When men's lives are at stake. I do, yes. I don't see that as harsh. In civilian life, most jobs won't kill thousands of guys if you silenty agree with what you feel is bad policy. If you have possibility, even the hint of it, to change things, then your career should take a backseat.

I don't see their careers as more important than the men's lives they were charged with looking out for.
April 20th, 2006  
Blackwatch
 
 
Question: were these generals large unit commanders?
April 20th, 2006  
mmarsh
 
 
PJ24

Of course if they do leave, they might be replaced with less experianced less capable Washington yes-men and that too could lead to a loss of life. I do understand what your saying, it seems to me there is no real 'good' solution damned if you do, damned if you don't.

Blackwatch

Yes, I dont remember all of them but two of the critics were the Division commanders of the 82nd Airborne and the other was the Division Commander of the 1st Armored (both stationed in Iraq).
April 23rd, 2006  
bulldogg
 
 

Topic: Oliver North nails it...


http://www.military.com/opinion/0,15202,94922,00.html

Anyone interested in this topic should read the whole article but I have pulled some highlights...

Quote:
Set aside for a moment that these are all men who helped plan various aspects of the war they now say was poorly planned. With the exception of Zinni, who served as CENTCOM commander during the Clinton Administration, they all accepted promotions to “serve” under Commander in Chief Bush and helped carry out a plan they now claim to be irreparably flawed. If the jawing Generals felt then as they say they do now -- why didn’t they just quit -- before their promotions and pay raises?
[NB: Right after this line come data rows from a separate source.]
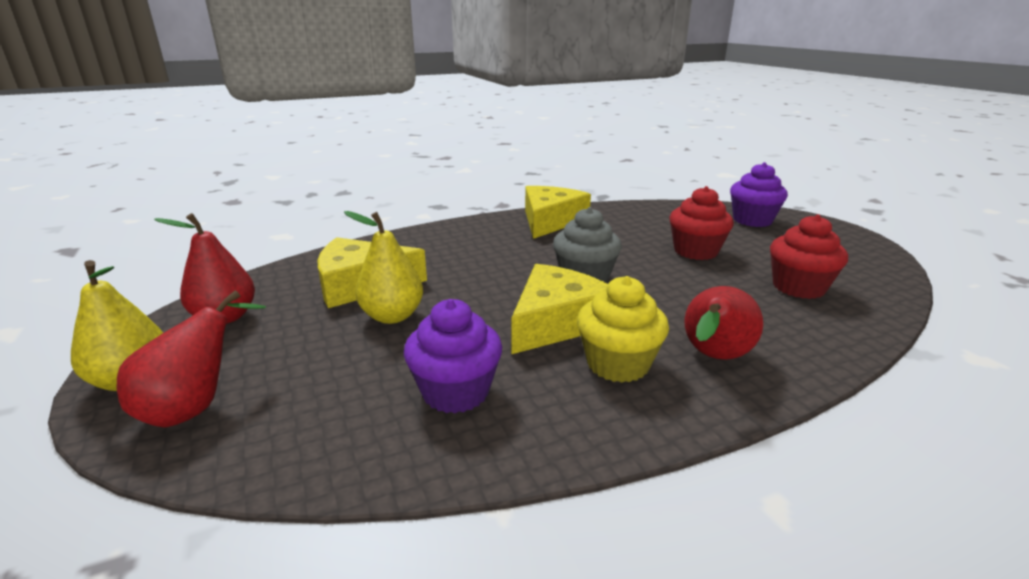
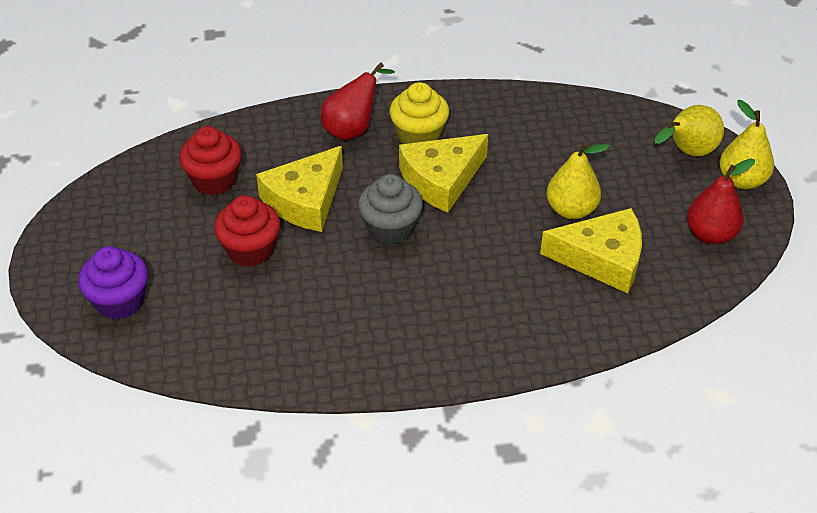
camera: 165 degrees left, 20 degrees up
red pear [117,290,266,428] -> yellow pear [654,105,724,156]
purple cupcake [404,299,502,413] -> none
yellow cheese [525,186,591,239] -> yellow cheese moved to [256,146,343,232]

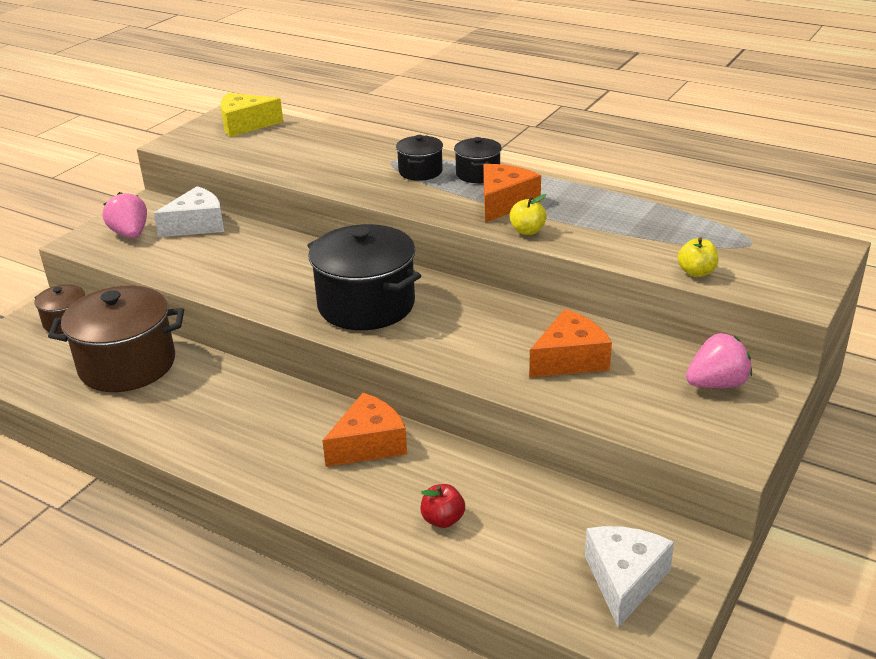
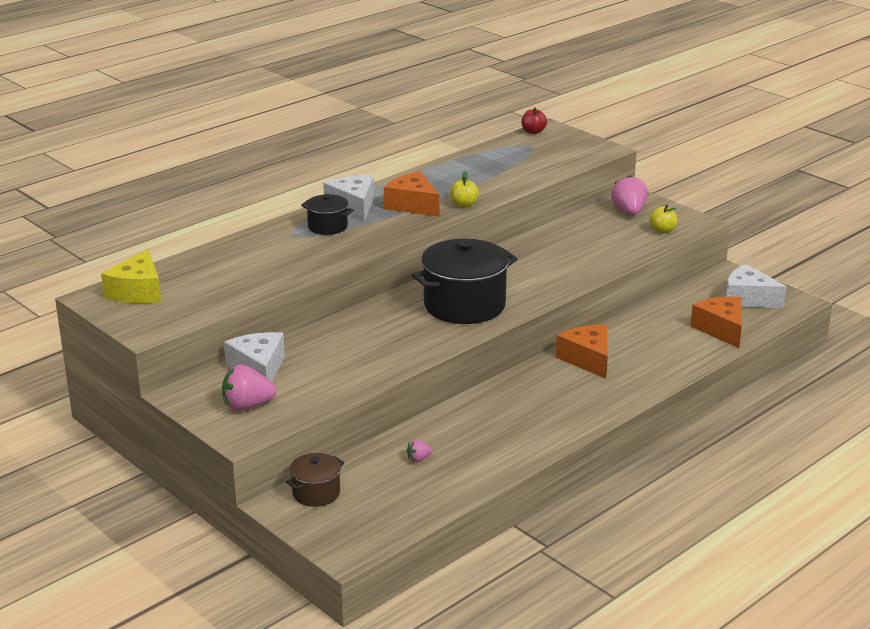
camera: 75 degrees left, 5 degrees down
brown pot [48,285,184,392] -> pink strawberry [407,440,432,462]
red apple [421,484,465,528] -> red apple moved to [521,107,547,134]
black pot [454,137,502,183] -> white cheese [323,175,374,222]
orange cheese [529,309,612,378] -> orange cheese moved to [690,296,742,348]
yellow apple [678,237,719,277] -> yellow apple moved to [649,205,677,234]

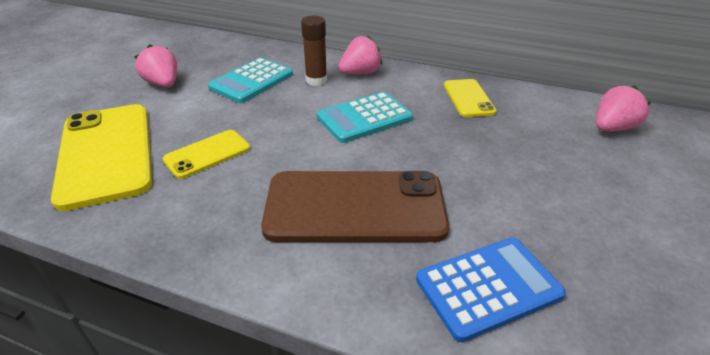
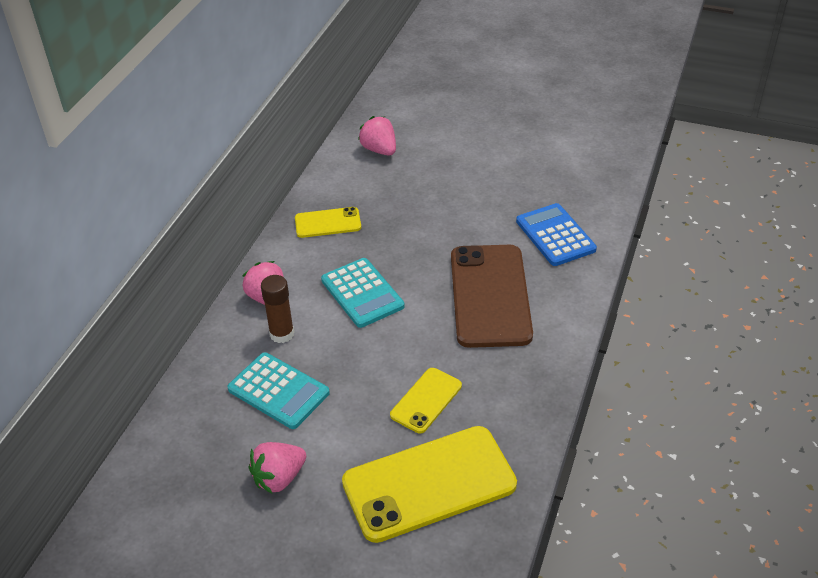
camera: 90 degrees left, 5 degrees up
yellow phone [162,130,250,179] -> yellow phone turned 75 degrees clockwise [390,368,462,433]

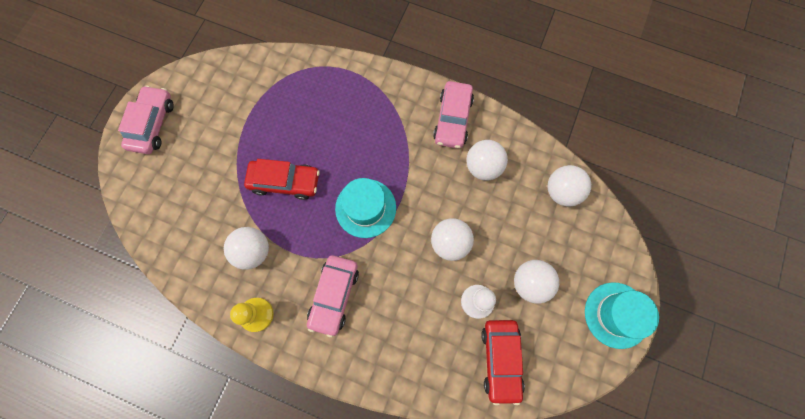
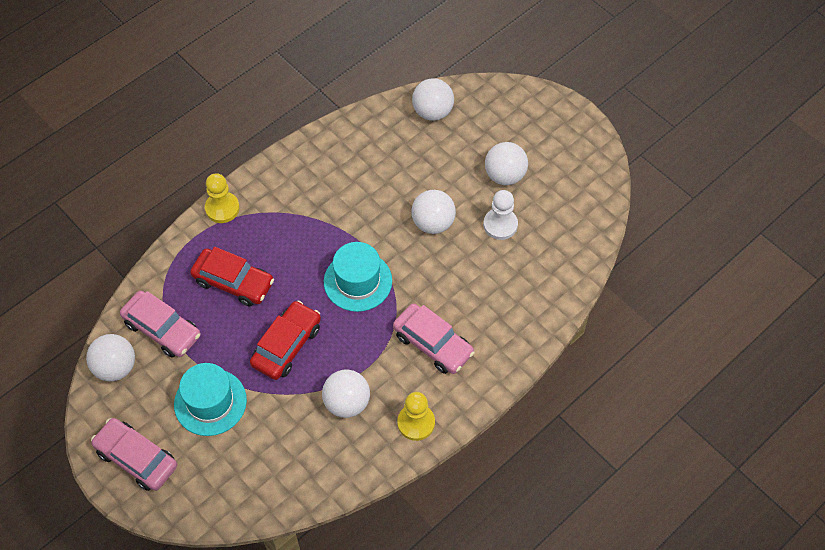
camera: 65 degrees left, 15 degrees down
pink car [433,81,474,149] -> pink car moved to [120,291,200,358]
white ball [466,140,508,180] -> white ball moved to [86,334,135,381]
red car [481,320,525,405] -> red car moved to [190,247,274,306]
turquoise hat [585,282,659,349] -> turquoise hat moved to [174,363,247,436]
none -> yellow pawn [205,173,240,223]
It's been done before. On 21 April 1980, Secretary of State Cyrus Vance tendered his resignation and privately confided to President Jimmy Carter, "I know how deeply you have pondered your decision on Iran. I wish I could support you in it. But for the reasons we have discussed I cannot." The Secretary of State was referring to the mission -- three days later -- to rescue American hostages -- an operation he had steadfastly opposed. Unlike the “six-pack” of generals now castigating the war they helped plan and execute -- Mr. Vance had the integrity to make his views known during planning for the Iran operation -- and the courage to quit when the commander in chief decided to proceed over his objections.

That archaic combination of honor and fortitude is apparently absent from the current crop of retired generals shouting “Dump Don!” into any available microphone. They should be grateful that the Bush-phobic mainstream media is either ignorant of the ethical tradition exemplified by Cyrus Vance -- or too lazy to research the inconsistencies in the generals’ past and present positions on the war.
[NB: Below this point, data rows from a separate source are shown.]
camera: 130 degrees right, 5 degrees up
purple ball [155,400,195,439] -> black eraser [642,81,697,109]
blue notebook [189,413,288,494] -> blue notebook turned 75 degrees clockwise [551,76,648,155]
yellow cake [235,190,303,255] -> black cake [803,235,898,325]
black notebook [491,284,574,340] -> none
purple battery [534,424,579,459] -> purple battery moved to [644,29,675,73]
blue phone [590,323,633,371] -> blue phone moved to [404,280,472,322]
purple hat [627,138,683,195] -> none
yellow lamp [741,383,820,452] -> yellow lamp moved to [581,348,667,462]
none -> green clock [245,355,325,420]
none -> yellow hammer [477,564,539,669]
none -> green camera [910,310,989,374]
Perhaps it’s unfair to expect equal measures of courage and character from senior officers in this age of political opportunism.
On target.
April 23rd, 2006  
Chief Bones
 
 

Oliver North is NOT one of my favorite people - I still consider him a traitor even though others don't ...
(just a personal belief).

HOWEVER - he makes one hell of a point with his comments ... Secretary of State Cyrus Vance demonstrated what it really means when you place others before your own sorry *ss politically motivated aspirations (promotions and increased earnings). He demonstrated courage and character even though it ended up costing him.

It's too bad these "parrot mouthed" generals didn't have the character or courage to back up their convictions during the planning and implementation phases leading up to the invasion and eventual post operations, instead of waiting to blab to the world when it was too late to impact the plans.

These "straw" warriors DO NOT reflect very well upon what it really means to place your junior people's welfare above your own. They really were sad excuses as an example of true leadership.
April 24th, 2006  
PJ24
 
 
Good article, Bulldogg

He said everything I said, only like, way better.